Segment Open

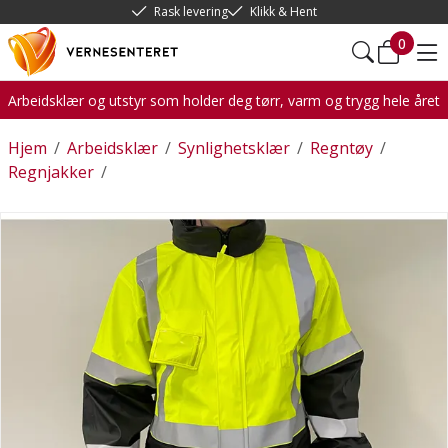
Rask levering
Klikk & Hent
0
Arbeidsklær og utstyr som holder deg tørr, varm og trygg hele året
Hjem
/
Arbeidsklær
/
Synlighetsklær
/
Regntøy
/
Regnjakker
/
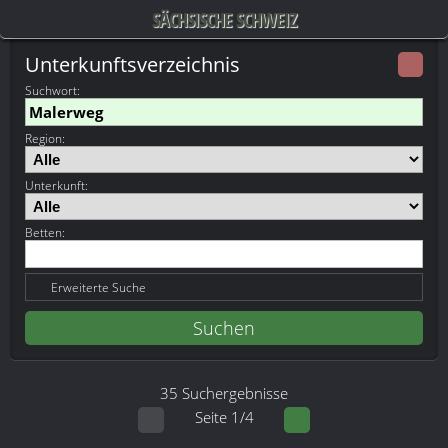
SÄCHSISCHE SCHWEIZ
Unterkunftsverzeichnis
Suchwort
:
Region:
Unterkunft:
Betten:
Erweiterte Suche
35 Suchergebnisse
Seite 1/4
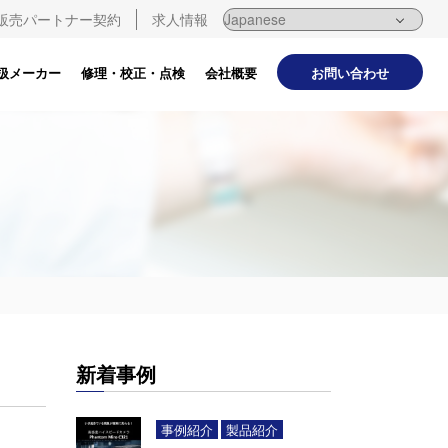
販売パートナー契約
求人情報
お問い合わせ
扱メーカー
修理・校正・点検
会社概要
新着事例
事例紹介
製品紹介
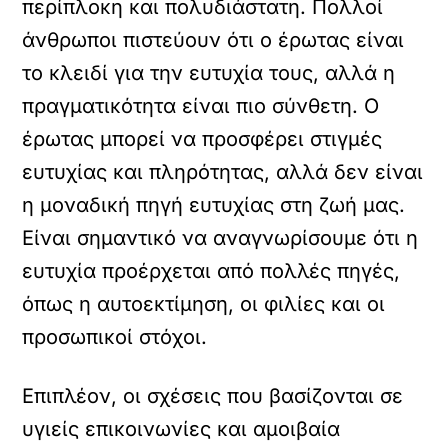
περίπλοκη και πολυδιάστατη. Πολλοί
άνθρωποι πιστεύουν ότι ο έρωτας είναι
το κλειδί για την ευτυχία τους, αλλά η
πραγματικότητα είναι πιο σύνθετη. Ο
έρωτας μπορεί να προσφέρει στιγμές
ευτυχίας και πληρότητας, αλλά δεν είναι
η μοναδική πηγή ευτυχίας στη ζωή μας.
Είναι σημαντικό να αναγνωρίσουμε ότι η
ευτυχία προέρχεται από πολλές πηγές,
όπως η αυτοεκτίμηση, οι φιλίες και οι
προσωπικοί στόχοι.
Επιπλέον, οι σχέσεις που βασίζονται σε
υγιείς επικοινωνίες και αμοιβαία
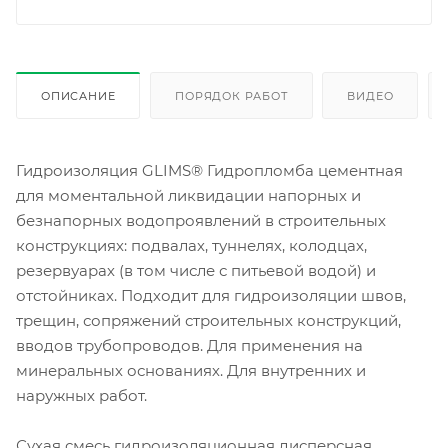
ОПИСАНИЕ
ПОРЯДОК РАБОТ
ВИДЕО
Гидроизоляция GLIMS® Гидропломба цементная
для моментальной ликвидации напорных и
безнапорных водопроявлений в строительных
конструкциях: подвалах, туннелях, колодцах,
резервуарах (в том числе с питьевой водой) и
отстойниках. Подходит для гидроизоляции швов,
трещин, сопряжений строительных конструкций,
вводов трубопроводов. Для применения на
минеральных основаниях. Для внутренних и
наружных работ.
Сухая смесь гидроизоляционная дисперсная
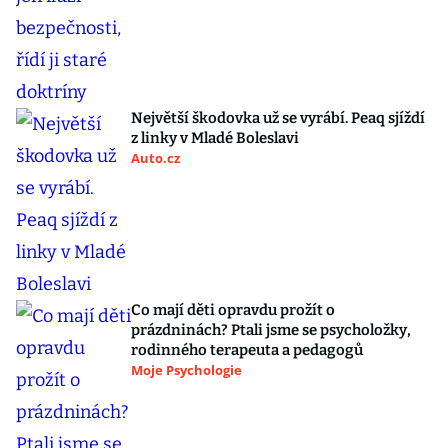
Největší škodovka už se vyrábí. Peaq sjíždí
z linky v Mladé Boleslavi
Auto.cz
Co mají děti opravdu prožít o
prázdninách? Ptali jsme se psycholožky,
rodinného terapeuta a pedagogů
Moje Psychologie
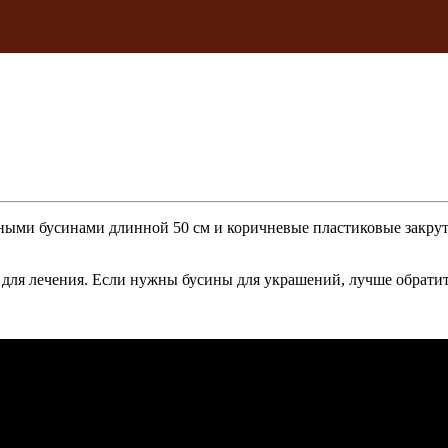
ыми бусинами длинной 50 см и коричневые пластиковые закрутки
о для лечения. Если нужны бусины для украшений, лучше обрат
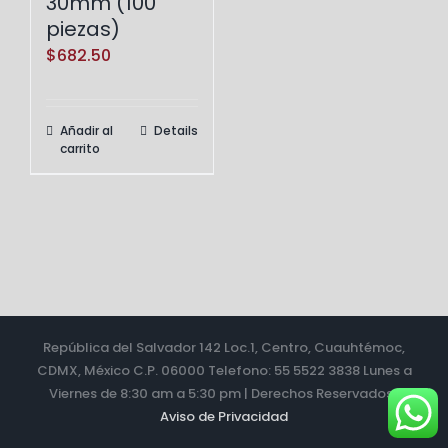
30mm (100
piezas)
$
682.50
Añadir al
Details
carrito
República del Salvador 142 Loc.1, Centro, Cuauhtémoc,
CDMX, México C.P. 06000 Telefono: 55 5522 3838 Lunes a
Viernes de 8:30 am a 5:30 pm | Derechos Reservados |
Aviso de Privacidad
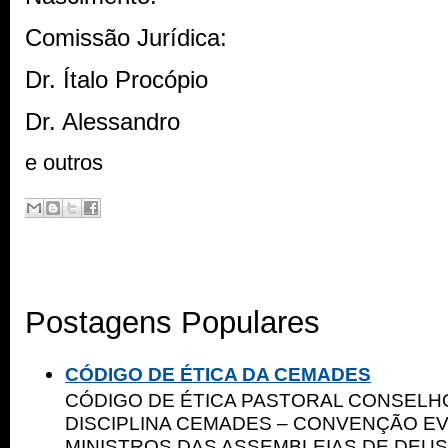
Comissão Jurídica:
Dr. Ítalo Procópio
Dr. Alessandro
e outros
Postagens Populares
CÓDIGO DE ÉTICA DA CEMADES
CÓDIGO DE ÉTICA PASTORAL CONSELHO
DISCIPLINA CEMADES – CONVENÇÃO E
MINISTROS DAS ASSEMBLEIAS DE DEUS 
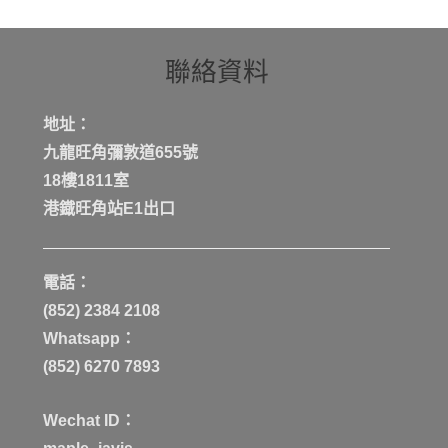
聯絡資料
地址：
九龍旺角彌敦道655號
18樓1811室
港鐡旺角站E1出口
電話：
(852) 2384 2108
Whatsapp：
(852) 6270 7893
Wechat ID：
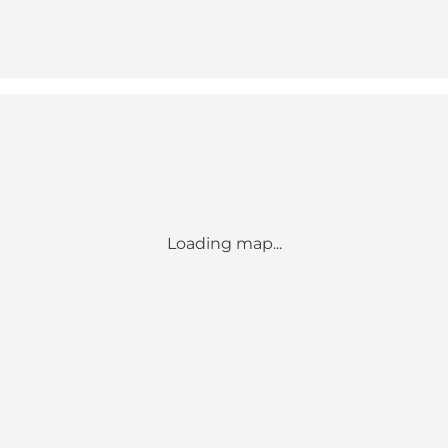
Loading map...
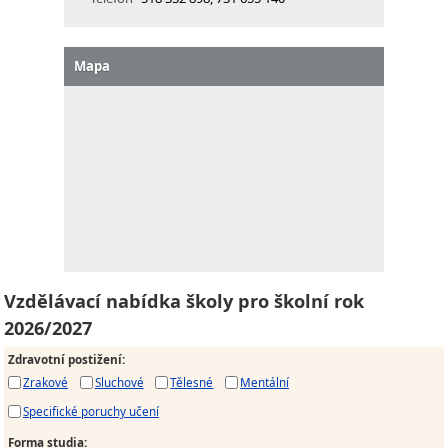
Mapa
Vzdělávací nabídka školy pro školní rok
2026/2027
Zdravotní postižení
:
Zrakové
Sluchové
Tělesné
Mentální
Specifické poruchy učení
Forma studia
:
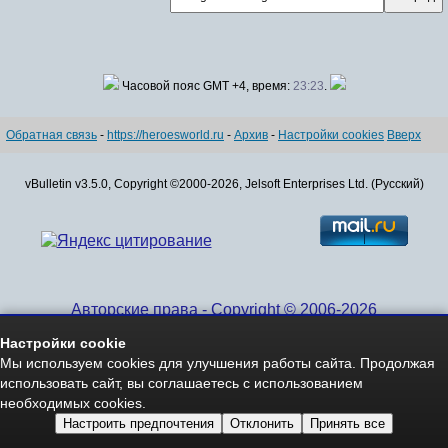
Часовой пояс GMT +4, время:
23:23
.
Обратная связь
-
https://heroesworld.ru
-
Архив
-
Настройки cookies
Вверх
vBulletin v3.5.0, Copyright ©2000-2026, Jelsoft Enterprises Ltd. (Русский)
Авторские права - Copyright © 2006-2026
www.HeroesWorld.ru All rights reserved
Настройки cookie
Heroes World (English)
Мы используем cookies для улучшения работы сайта. Продолжая
использовать сайт, вы соглашаетесь с использованием
необходимых cookies.
Настроить предпочтения
Отклонить
Принять все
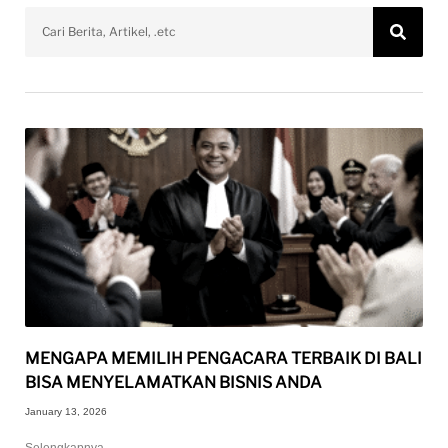
MENGAPA MEMILIH PENGACARA TERBAIK DI BALI
BISA MENYELAMATKAN BISNIS ANDA
January 13, 2026
Selengkapnya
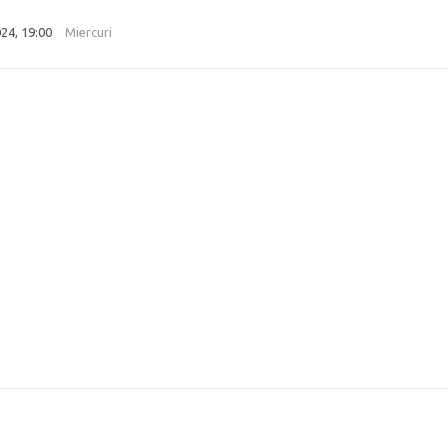
24, 19:00
Miercuri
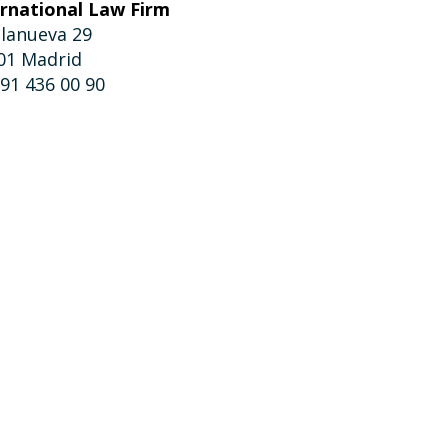
ernational Law Firm
llanueva 29
01 Madrid
 91 436 00 90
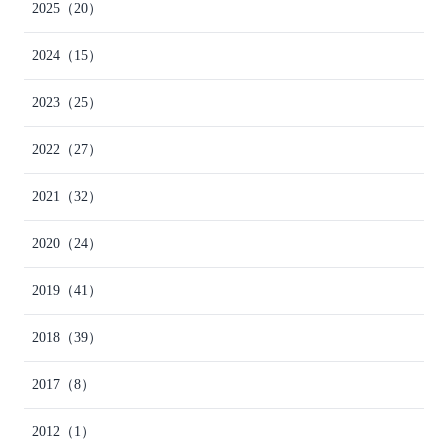
2025
（20）
2024
（15）
2023
（25）
2022
（27）
2021
（32）
2020
（24）
2019
（41）
2018
（39）
2017
（8）
2012
（1）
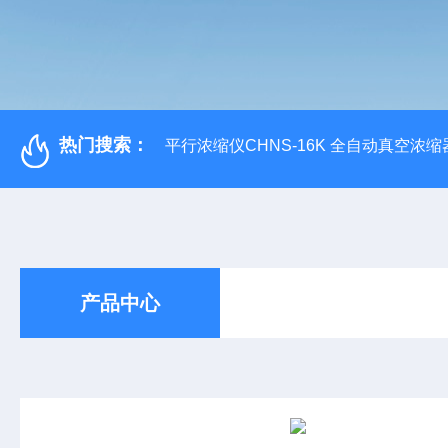
热门搜索：
平行浓缩仪CHNS-16K 全自动真空浓缩
产品中心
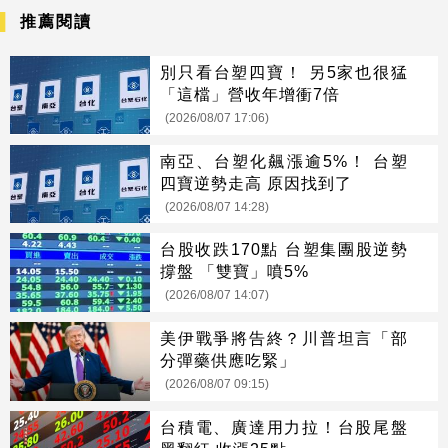
推薦閱讀
別只看台塑四寶！ 另5家也很猛
「這檔」營收年增衝7倍
(2026/08/07 17:06)
南亞、台塑化飆漲逾5%！ 台塑
四寶逆勢走高 原因找到了
(2026/08/07 14:28)
台股收跌170點 台塑集團股逆勢
撐盤 「雙寶」噴5%
(2026/08/07 14:07)
美伊戰爭將告終？川普坦言「部
分彈藥供應吃緊」
(2026/08/07 09:15)
台積電、廣達用力拉！台股尾盤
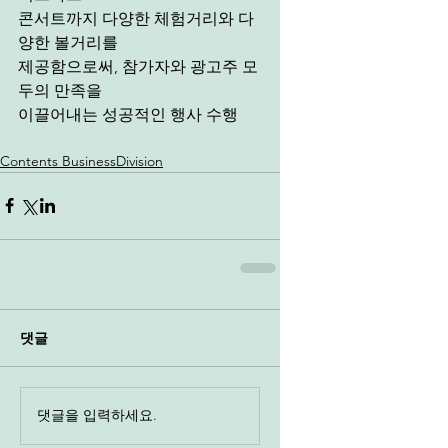
콘서트까지 다양한 체험거리와 다
양한 볼거리를
제공함으로써, 참가자와 광고주 모
두의 만족을
이끌어내는 성공적인 행사 수행
Contents BusinessDivision
댓글
댓글을 입력하세요.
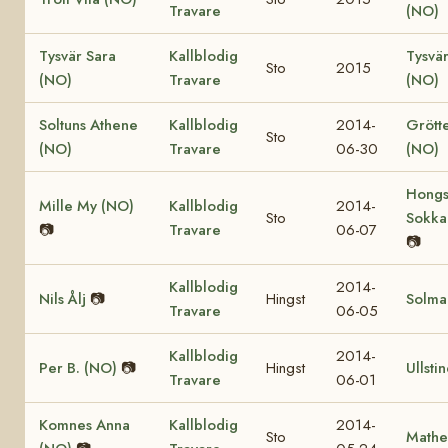
Travare
(NO)
Tysvär Sara
Kallblodig
Tysvä
Sto
2015
(NO)
Travare
(NO)
Soltuns Athene
Kallblodig
2014-
Grött
Sto
(NO)
Travare
06-30
(NO)
Hongs
Mille My (NO)
Kallblodig
2014-
Sto
Sokka
📷
Travare
06-07
📷
Kallblodig
2014-
Nils Ålj
📷
Hingst
Solma
Travare
06-05
Kallblodig
2014-
Per B. (NO)
📷
Hingst
Ullsti
Travare
06-01
Komnes Anna
Kallblodig
2014-
Sto
Mathe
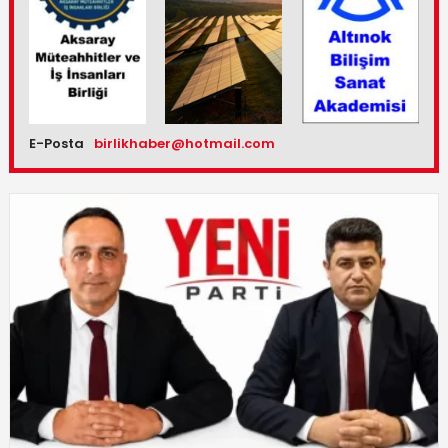
E-Posta
birlikhaber@hotmail.com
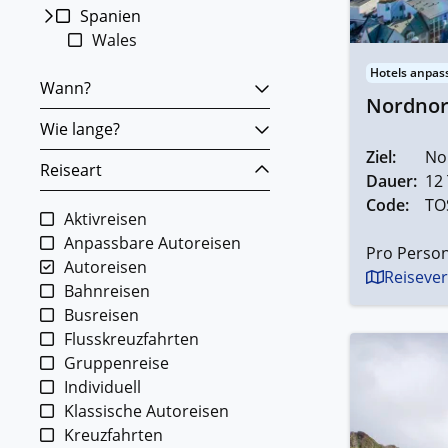
Spanien
Wales
Hotels anpas
Wann?
Nordnorw
Wie lange?
Ziel:
No
Reiseart
Dauer:
12
Code:
TO
Aktivreisen
Anpassbare Autoreisen
Pro Person
Autoreisen
Reisever
Bahnreisen
Busreisen
Flusskreuzfahrten
Gruppenreise
Individuell
Klassische Autoreisen
Kreuzfahrten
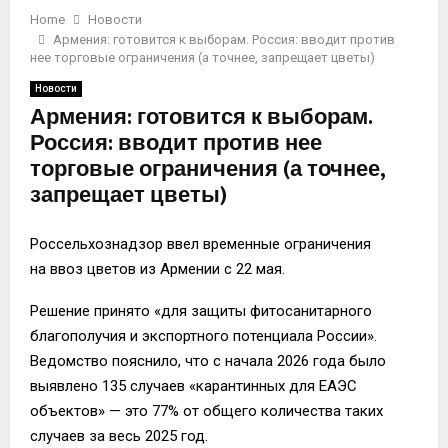
Home
Новости
Армения: готовится к выборам. Россия: вводит против
нее торговые ограничения (а точнее, запрещает цветы)
Новости
Армения: готовится к выборам.
Россия: вводит против нее
торговые ограничения (а точнее,
запрещает цветы)
Россельхознадзор ввел временные ограничения
на ввоз цветов из Армении с 22 мая.
Решение принято «для защиты фитосанитарного
благополучия и экспортного потенциала России».
Ведомство пояснило, что с начала 2026 года было
выявлено 135 случаев «карантинных для ЕАЭС
объектов» — это 77% от общего количества таких
случаев за весь 2025 год.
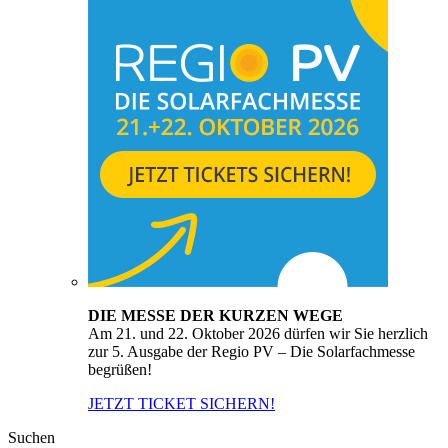
DIE MESSE DER KURZEN WEGE
Am 21. und 22. Oktober 2026 dürfen wir Sie herzlich
zur 5. Ausgabe der Regio PV – Die Solarfachmesse
begrüßen!
JETZT TICKET SICHERN!
Suchen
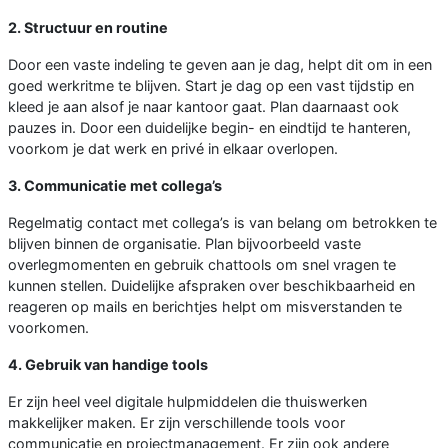
2. Structuur en routine
Door een vaste indeling te geven aan je dag, helpt dit om in een
goed werkritme te blijven. Start je dag op een vast tijdstip en
kleed je aan alsof je naar kantoor gaat. Plan daarnaast ook
pauzes in. Door een duidelijke begin- en eindtijd te hanteren,
voorkom je dat werk en privé in elkaar overlopen.
3. Communicatie met collega’s
Regelmatig contact met collega’s is van belang om betrokken te
blijven binnen de organisatie. Plan bijvoorbeeld vaste
overlegmomenten en gebruik chattools om snel vragen te
kunnen stellen. Duidelijke afspraken over beschikbaarheid en
reageren op mails en berichtjes helpt om misverstanden te
voorkomen.
4. Gebruik van handige tools
Er zijn heel veel digitale hulpmiddelen die thuiswerken
makkelijker maken. Er zijn verschillende tools voor
communicatie en projectmanagement. Er zijn ook andere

Segment Closed

### [Action item]
Show every line of the data above that contains the string "helpt". Match case exactly.

### [Answer for the task]
Door een vaste indeling te geven aan je dag, helpt dit om in een
reageren op mails en berichtjes helpt om misverstanden te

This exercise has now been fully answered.